The following diagram elaborates on the workflow sequence:
Examples
The following table describes the typical example use cases, remediation workflow, and benefits:
Problem cause | Workflow sequence | Benefit | |
---|---|---|---|
1 | System performance is impacted due to long-running queries in your environment. |
| Ensures reliable system operation and optimal performance, eliminating the risk of human error associated with manual resolution. |
2 | The Mid Tier pod performance is impacted due to a cache issue that necessitated a hard cache flush activity. |
| Ensures reliable system operation and optimal performance, eliminating the risk of human error associated with manual resolution. |
Best practices
Use these best practice guidelines according to the implementation in your environment. All of them may not apply to every type of automation workflow.
- Identify repetitive manual tasks in the environment and automate them for reliable and timely responses.
- Build dashboard visualizations in BMC Helix Dashboards to monitor automation performance metrics. This process helps you track how often automation is triggered and measure success and failure rates.
- Whenever automation is triggered or completed, include a work log in the incident. This information helps different support teams (NOC, MIM, or SRE) in your organization to comprehend the problem and resolution history.
- Make sure the automation pipeline fails immediately if a critical step fails.

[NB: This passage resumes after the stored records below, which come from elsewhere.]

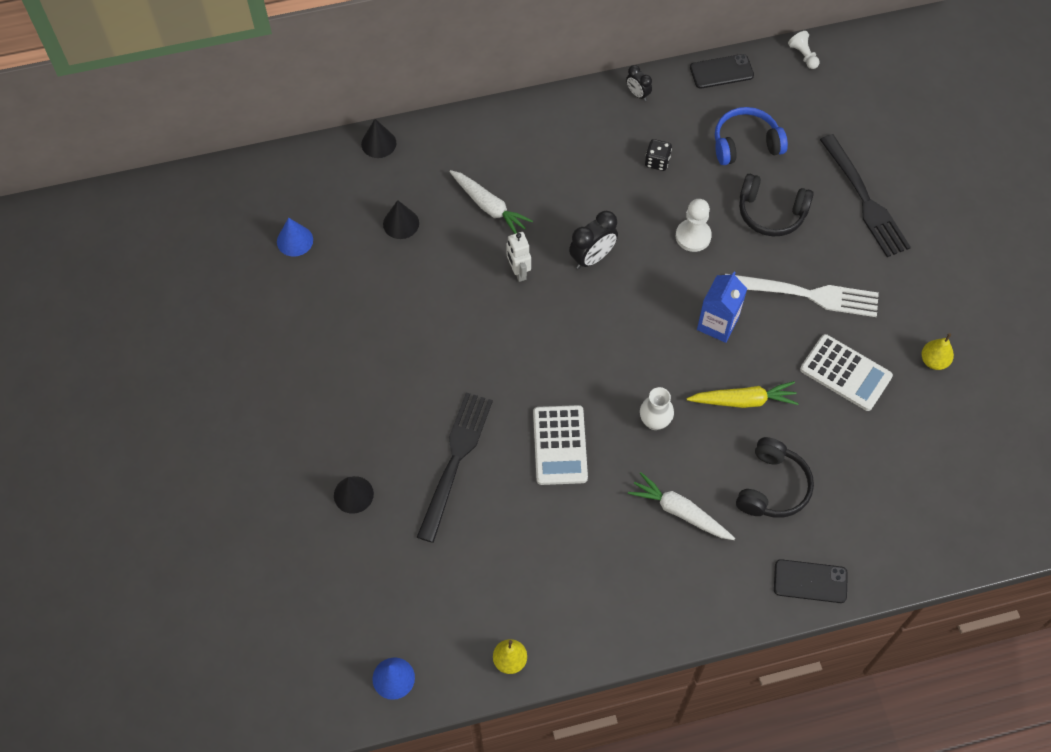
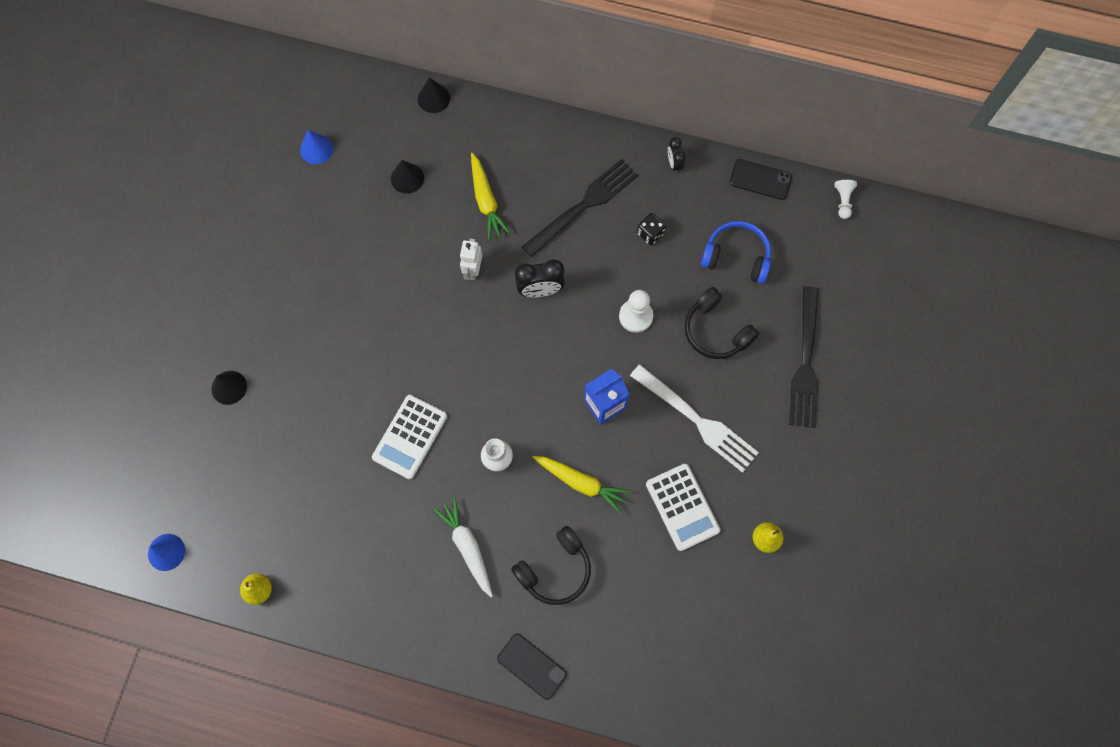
camera: 30 degrees right, 10 degrees up
black fork [417,392,493,543] -> black fork moved to [522,159,638,257]
white carrot [449,170,533,234] -> yellow carrot [471,153,510,240]

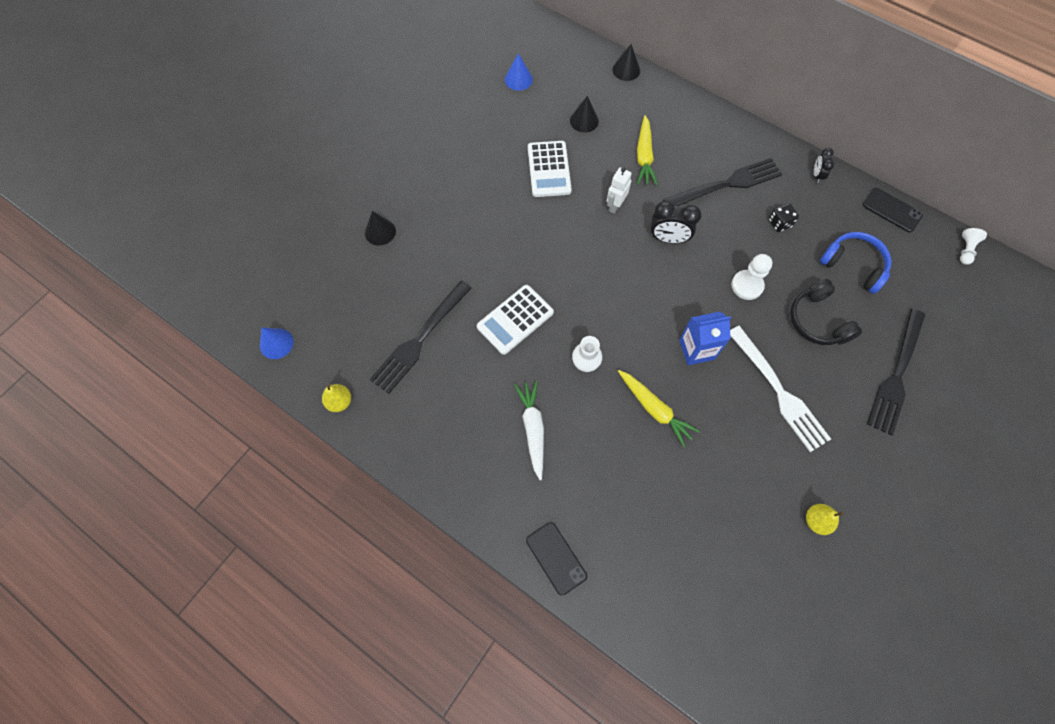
camera: 20 degrees right, 5 degrees down
black headphones [511,526,591,605] -> none
white calculator [646,464,721,551] -> white calculator moved to [528,141,572,197]
none -> black fork [369,280,472,394]

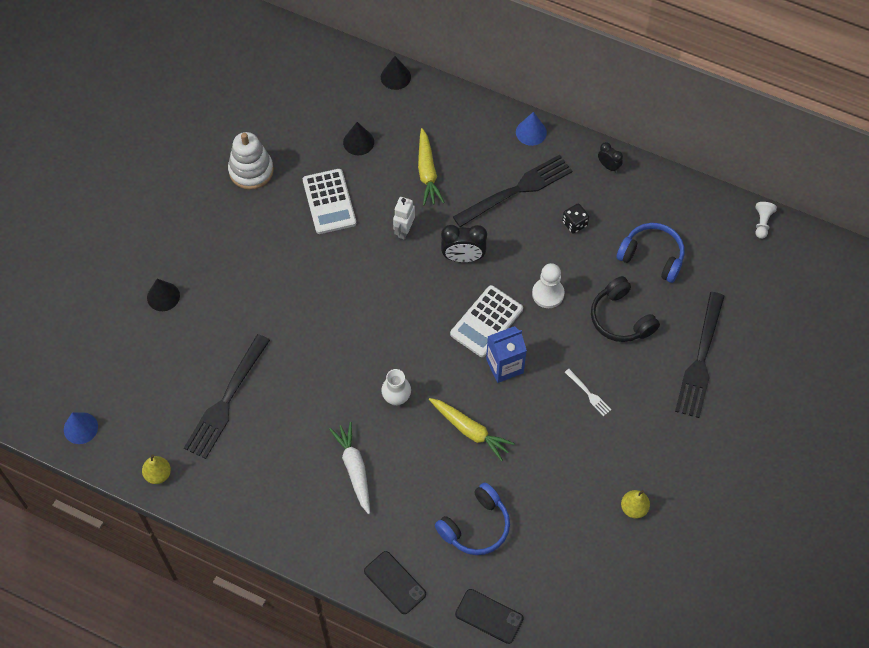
camera: 10 degrees left, 5 degrees down
white calculator [477,285,554,355] -> white calculator moved to [450,285,523,357]
blue cone [505,53,533,91] -> blue cone moved to [516,112,547,146]
white fork [730,326,831,452] -> white fork [565,369,611,416], size x0.43
black clock [814,148,834,183] -> black clock turned 135 degrees clockwise [598,142,623,172]
black phone [863,188,923,232] -> black phone moved to [455,589,524,644]
none -> white stacking toy [228,132,274,190]
none -> blue headphones [435,483,510,555]

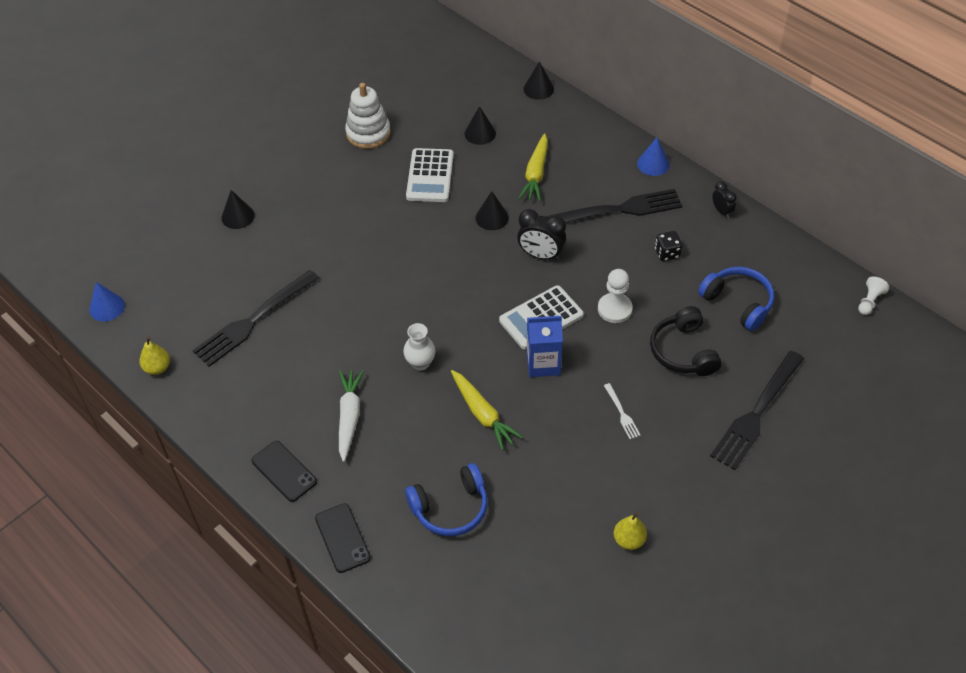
camera: 20 degrees right, 10 degrees down
white robot [393,197,415,240] -> black cone [476,191,509,230]
black phone [455,589,524,644] -> black phone moved to [251,441,317,502]

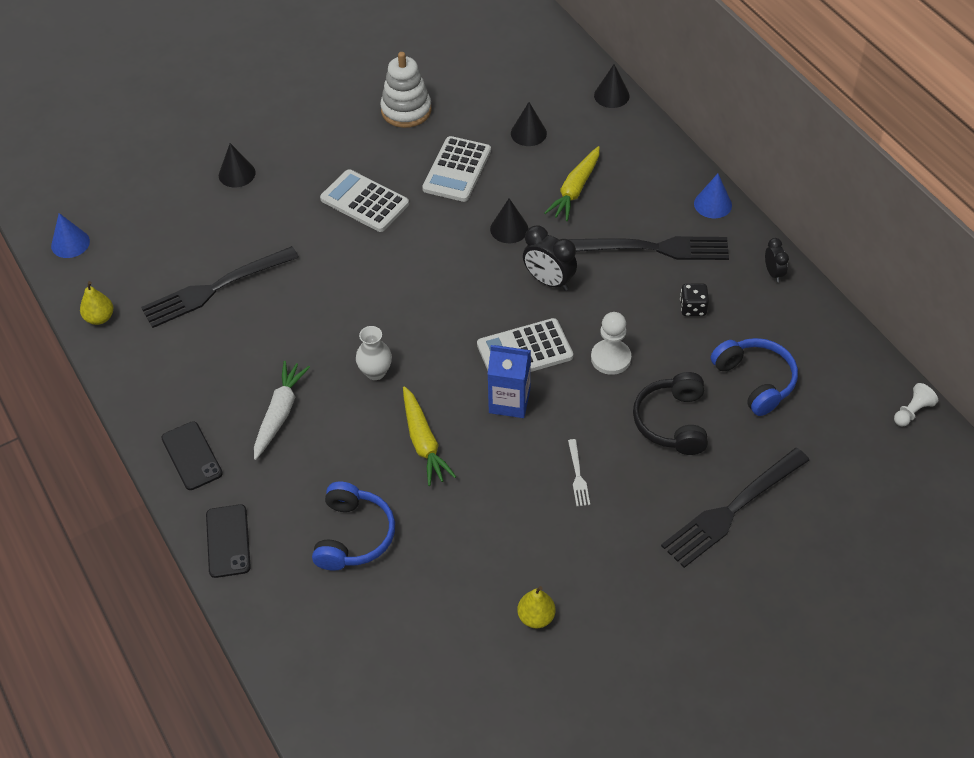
camera: 15 degrees right, 0 degrees up
blue headphones [405,463,487,536] -> blue headphones turned 75 degrees counterclockwise [312,482,395,571]
none -> white calculator [320,169,409,232]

- If an automation process fails, notify stakeholders promptly to help speed up issue assessment and correction.
Result
Implementing remediation through automation offers several benefits, including:
- Faster incident resolution that leads to meeting customer SLAs effectively.
- Consistent and reliable performance of critical business services, applications, and infrastructure entities.
- 24/7 availability of applications and services without human interference and error-prone manual processes.
- Early identification and prevention of recurring problems.
- Proactive measures automate routine tasks and keep the team available for high-value tasks.